© Reuters. FILE PHOTO: Trading information for KKR & Co is displayed on a screen on the floor of the New York Stock Exchange (NYSE) in New York, U.S., August 23, 2018. REUTERS/Brendan McDermid/File Photo
By Maiya Keidan
(Reuters) – Private equity firms should stay consistent in deploying capital even when facing a more challenging backdrop for dealmaking, KKR & Co (NYSE:)’s co-head of global private equity, Pete Stavros, said on Tuesday.
The landscape is littered with people who try to call the market but no one is smart enough to do that, Stavros said at a Reuters Newsmaker event.
“I would say that is the mistake private equity investors have made in the last two years is that they have over-deployed into a hot M&A (mergers and acquisitions) market,” he said.
He added that while KKR does not maintain strict deployment rules, the firm tries to invest around 20% of the fund each year.
Private equity-backed deals totaled $278.6 billion in the first half 2023, a decrease of 49% from a year ago, and the slowest first half for private equity dealmaking since the first half of 2020, according to Refinitiv.
Stavros said KKR, which had $510 billion in assets as of the end of March, is benefitting from operating in an environment that is great for new investments.
He said that higher rates and more expensive leverage lead to constrained purchase prices.
“Buyers, and your competitors, tend to be a little more nervous, and you can generally find better opportunities.”
He pointed to recent deals in the U.S., including taking valve and pump maker Circor and chemical maker Chase private. KKR is set to make the purchases for $1.7 billion and $1.3 billion, respectively.
On collecting assets to invest in new opportunities, Stavros said while many investors in private equity firms feel a little over-allocated, they are aware that when markets are more volatile, that is the time to commit to the sector.
“Everyone knows, historically, these tend to be the more interesting times to commit to illiquid alternatives,” he said.

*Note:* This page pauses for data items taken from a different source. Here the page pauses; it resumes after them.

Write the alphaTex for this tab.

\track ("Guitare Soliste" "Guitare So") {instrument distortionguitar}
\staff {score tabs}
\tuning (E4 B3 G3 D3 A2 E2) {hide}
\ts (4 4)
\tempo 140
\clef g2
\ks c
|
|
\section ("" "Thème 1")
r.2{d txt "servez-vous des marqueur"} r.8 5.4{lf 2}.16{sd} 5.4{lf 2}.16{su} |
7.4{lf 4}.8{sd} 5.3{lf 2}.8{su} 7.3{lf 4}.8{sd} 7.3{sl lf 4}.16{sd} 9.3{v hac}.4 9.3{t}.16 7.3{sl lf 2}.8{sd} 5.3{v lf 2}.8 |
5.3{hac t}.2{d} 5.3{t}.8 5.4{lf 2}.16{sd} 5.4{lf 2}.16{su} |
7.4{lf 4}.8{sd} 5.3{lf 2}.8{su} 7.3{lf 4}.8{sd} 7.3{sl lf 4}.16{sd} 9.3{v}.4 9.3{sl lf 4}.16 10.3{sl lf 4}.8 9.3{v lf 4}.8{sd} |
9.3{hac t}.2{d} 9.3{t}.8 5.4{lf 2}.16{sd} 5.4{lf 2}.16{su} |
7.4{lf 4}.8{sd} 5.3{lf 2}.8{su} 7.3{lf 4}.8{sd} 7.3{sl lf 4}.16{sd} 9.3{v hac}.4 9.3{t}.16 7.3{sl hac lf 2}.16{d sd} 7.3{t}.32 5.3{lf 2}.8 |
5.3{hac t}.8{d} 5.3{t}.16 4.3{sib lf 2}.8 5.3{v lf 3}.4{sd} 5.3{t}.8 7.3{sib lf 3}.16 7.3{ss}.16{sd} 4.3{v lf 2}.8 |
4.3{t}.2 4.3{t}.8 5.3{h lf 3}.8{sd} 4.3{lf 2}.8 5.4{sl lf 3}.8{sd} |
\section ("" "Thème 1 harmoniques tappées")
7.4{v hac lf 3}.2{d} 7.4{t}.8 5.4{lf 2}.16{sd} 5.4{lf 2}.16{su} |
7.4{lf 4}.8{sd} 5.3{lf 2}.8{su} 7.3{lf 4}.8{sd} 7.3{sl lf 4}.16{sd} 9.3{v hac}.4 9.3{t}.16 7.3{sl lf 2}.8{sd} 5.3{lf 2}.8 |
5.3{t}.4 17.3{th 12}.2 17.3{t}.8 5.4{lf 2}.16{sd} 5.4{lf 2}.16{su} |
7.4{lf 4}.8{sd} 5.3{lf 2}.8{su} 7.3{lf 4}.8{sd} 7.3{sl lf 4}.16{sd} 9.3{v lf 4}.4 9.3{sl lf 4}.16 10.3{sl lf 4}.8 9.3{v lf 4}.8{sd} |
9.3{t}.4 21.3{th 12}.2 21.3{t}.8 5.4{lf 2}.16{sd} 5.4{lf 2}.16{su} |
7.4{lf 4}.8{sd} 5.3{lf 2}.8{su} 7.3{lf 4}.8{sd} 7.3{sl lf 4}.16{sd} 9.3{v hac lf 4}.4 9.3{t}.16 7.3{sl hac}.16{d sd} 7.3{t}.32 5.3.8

“If you look at historical periods of time where the S&P (500 index) was flat, private equity outperformed in the hundreds and hundreds of basis points.”
He said the next five years should be good vintages for private equity firms.
By contrast, the last two years of putting money in the ground in a very high-valuation, low-interest-rate environment probably may not turn out as well.
Despite the positive outlook for private equity, Stavros said KKR was “not making a ton of hires.”
Regarding geopolitical issues, Stavros said China remained “complicated” but that the firm continued to invest.
KKR thinks about risks for investors, he said.
Stavros’ nonprofit Ownership Works, which helps companies grant stock to entire workforces, is expanding.
“We’re working with labor unions and nonprofit foundations and pension funds, so we have like 100 organizations around the table trying to make this a more common model,” he said.
“I think this is how capitalism should work and is where we need to head.”